Dear Parent or Guardian,
There has been a case of ringworm within your child’s school and your child may have been exposed.
What is ringworm?
Ringworm is a fungal infection of the skin that can affect different parts of the body. How it looks depends on where it is. On the skin it presents as a roughly circular, scaly, itchy rash. Sometimes there may be small blisters and even pus filled spots. It can involve the nails, causing them to thicken and discolour. On the scalp it often starts as a small bump, gradually spreading outwards and is associated with hair loss. On the feet there may be cracking between the toes.
What should I do now?
As ringworm spreads through skin contact or through contact with infectious skin flakes shed into clothes or the environment, it can easily spread within a school. It is important that you check your child’s skin and hair for the presence of any suspicious lesion.
What should I do if I think my child has ringworm?
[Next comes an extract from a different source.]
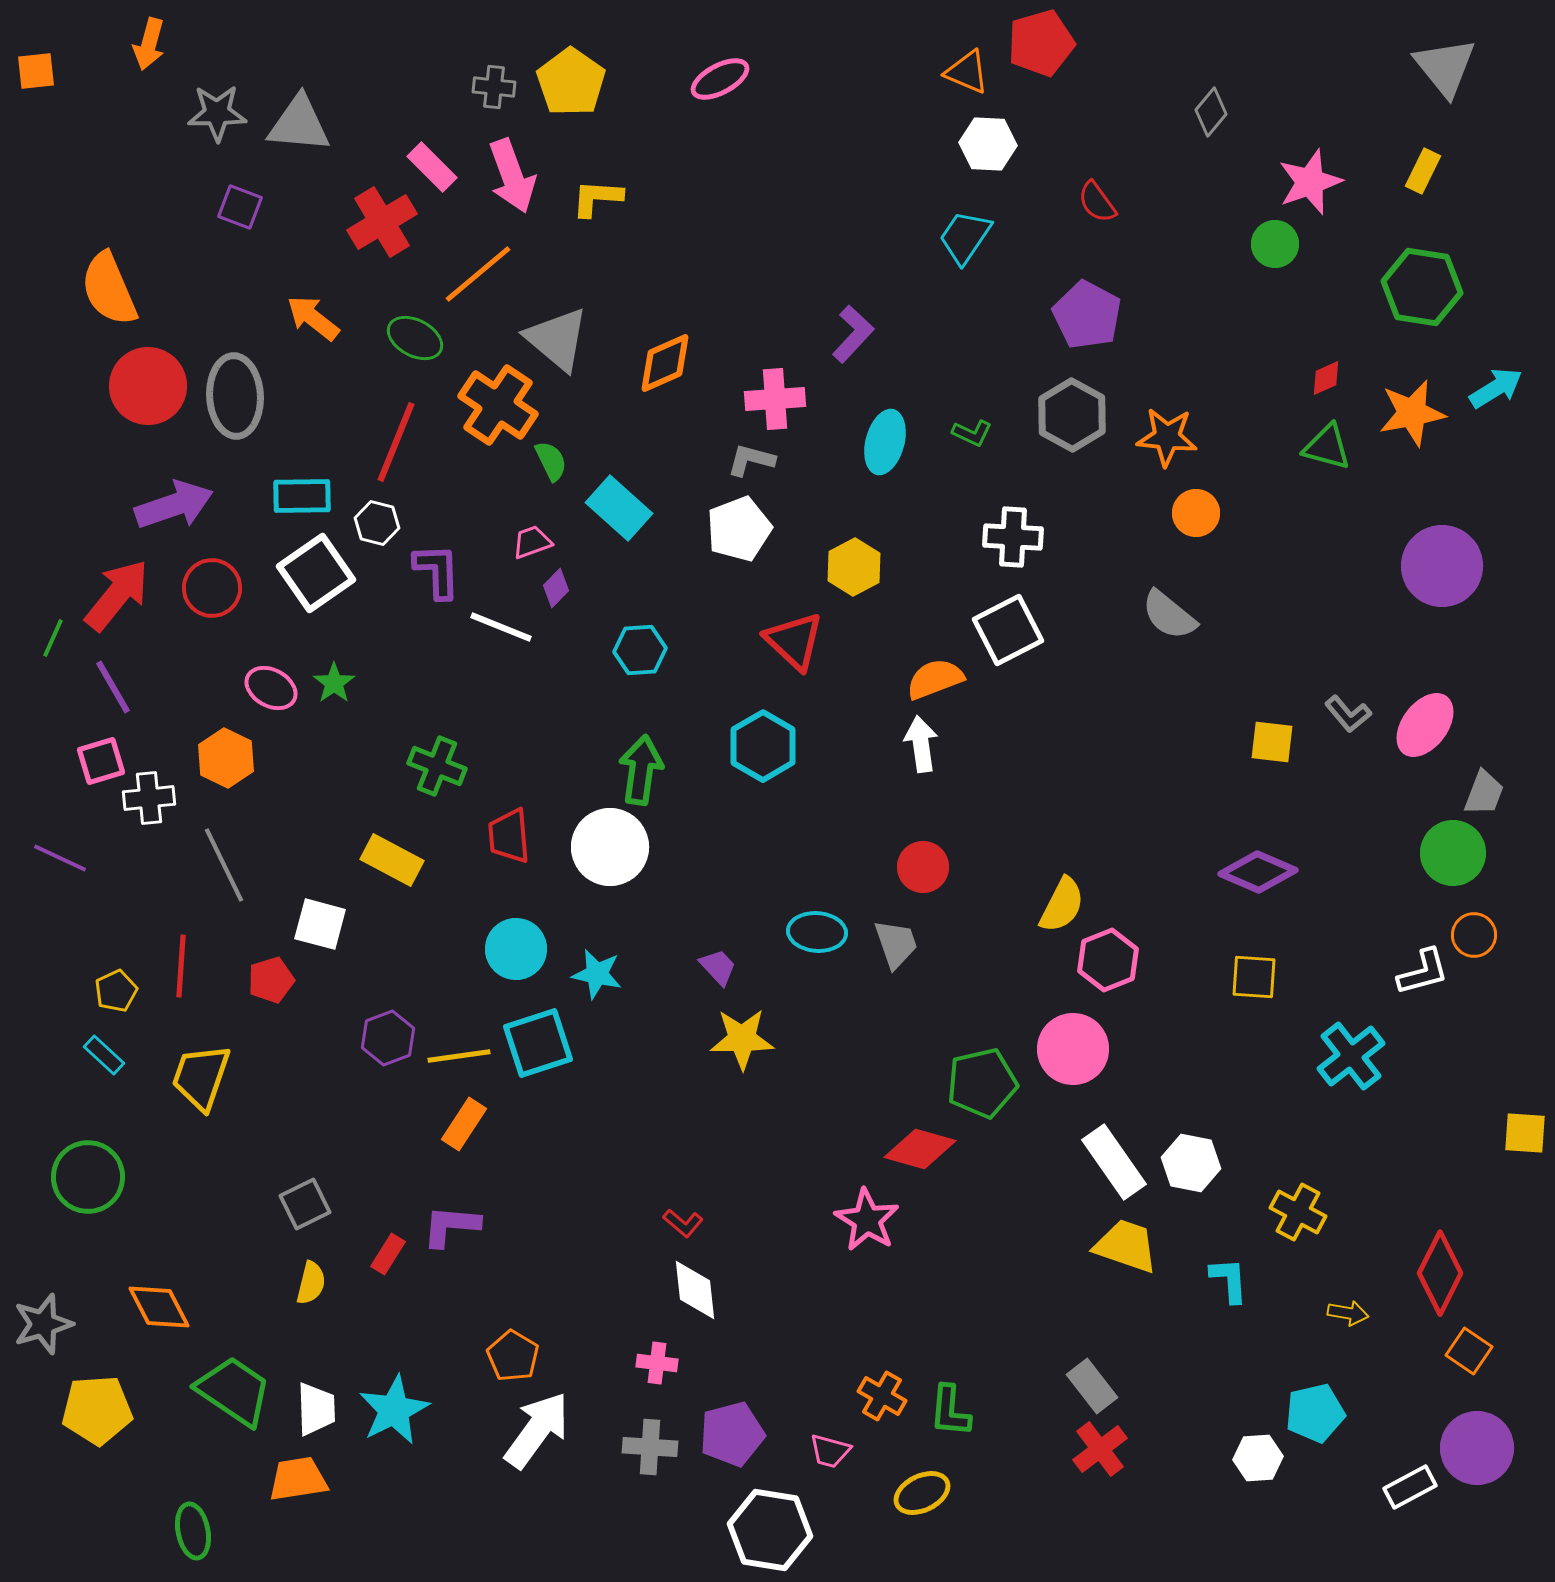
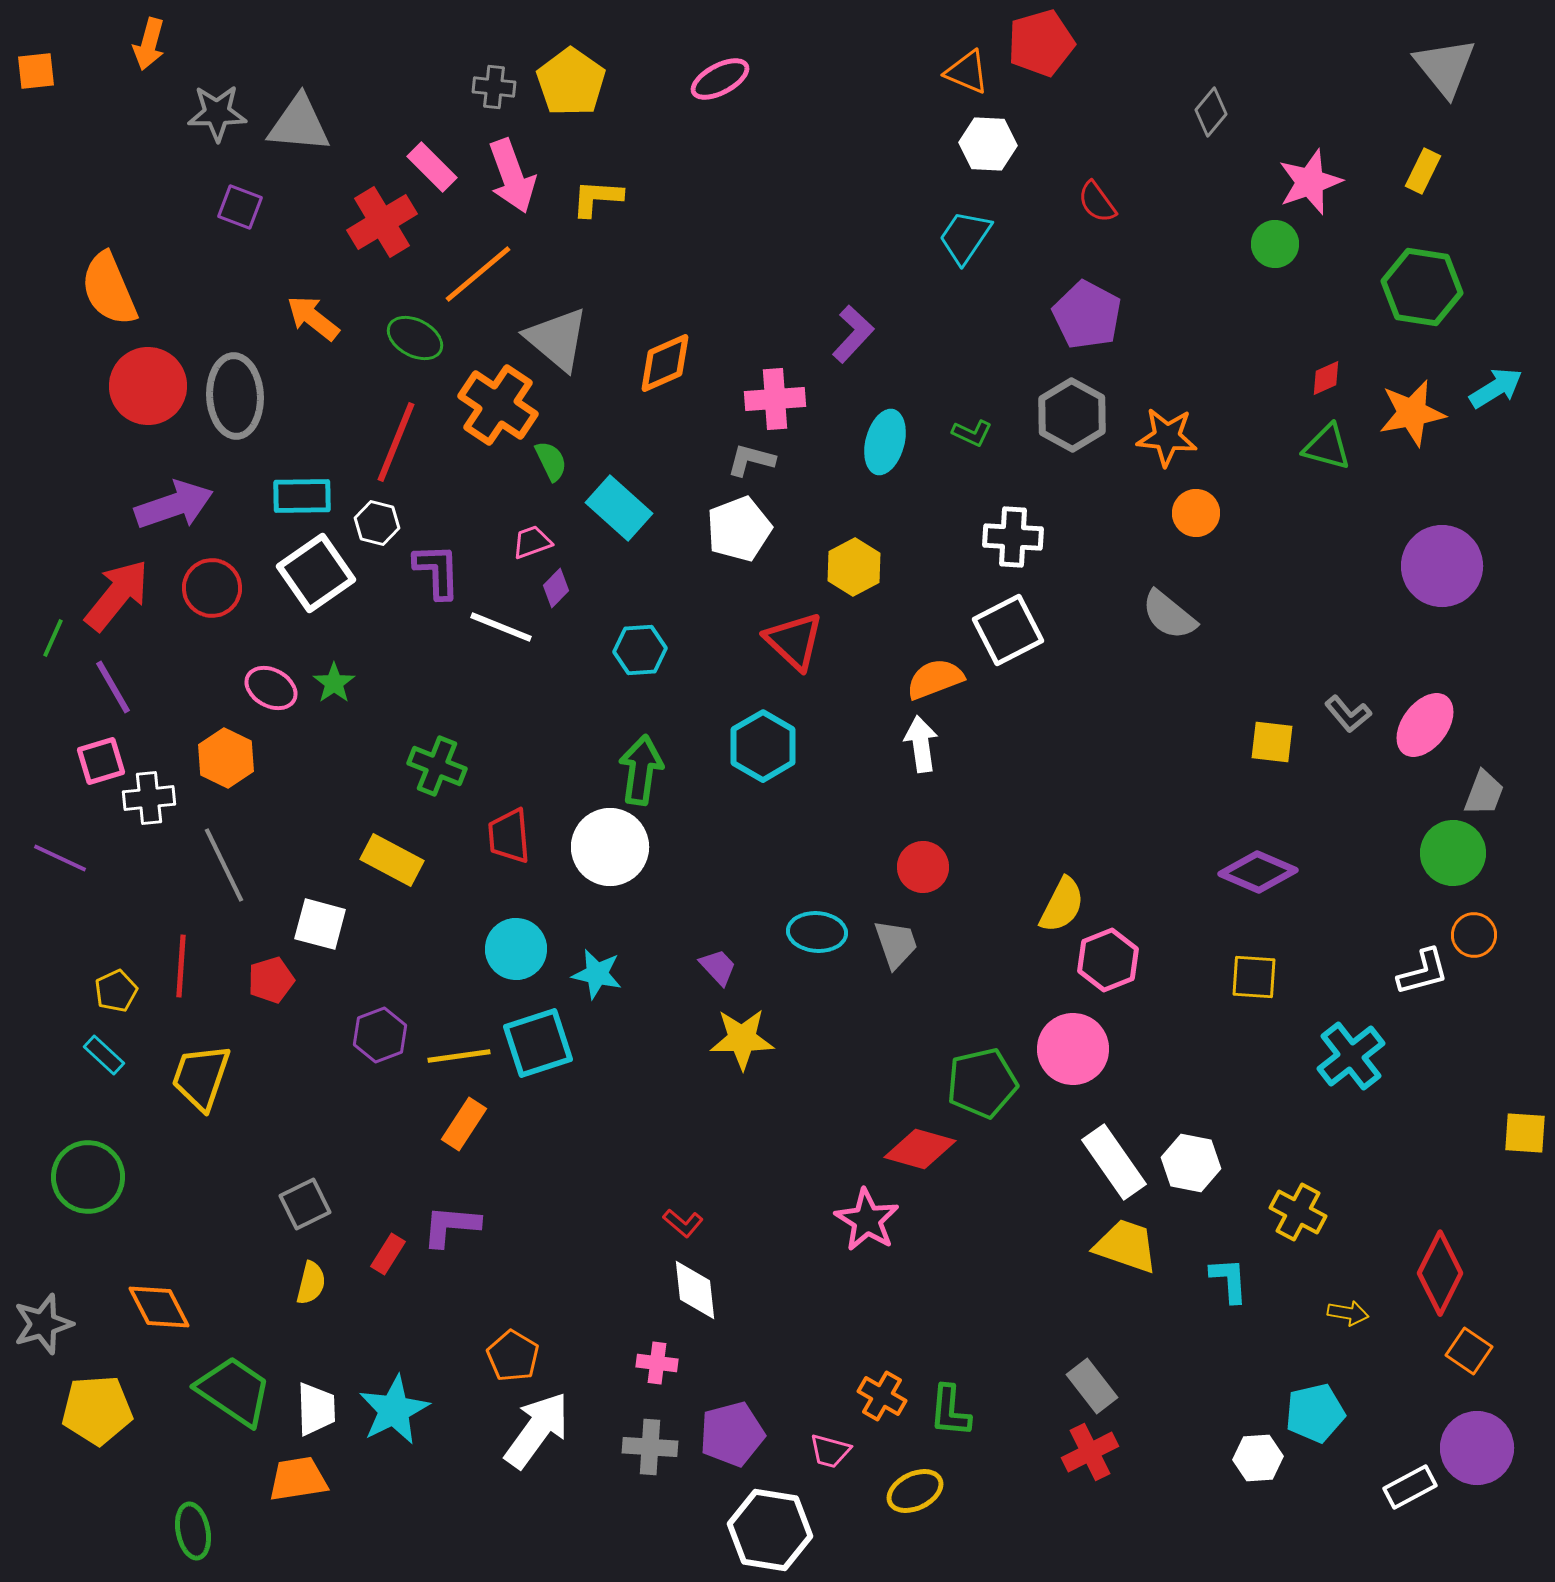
purple hexagon at (388, 1038): moved 8 px left, 3 px up
red cross at (1100, 1449): moved 10 px left, 3 px down; rotated 10 degrees clockwise
yellow ellipse at (922, 1493): moved 7 px left, 2 px up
If you see any suspicious areas on your child’s skin or scalp, bring the child to your GP. The GP will be able to decide by looking at it directly, by examining it with special light, or by examining some skin cells under the microscope whether or not it is ringworm. Once the diagnosis is made treatment can be given. It is important that the rest of the family are checked for ringworm. Also check and treat symptomatic pets.
Can my child stay in school?
Yes. However, to prevent the spread of infection to others it is important that the affected child receives appropriate treatment.
Thank you for giving this your attention. Your GP will be able to answer any further questions that you might have about ringworm.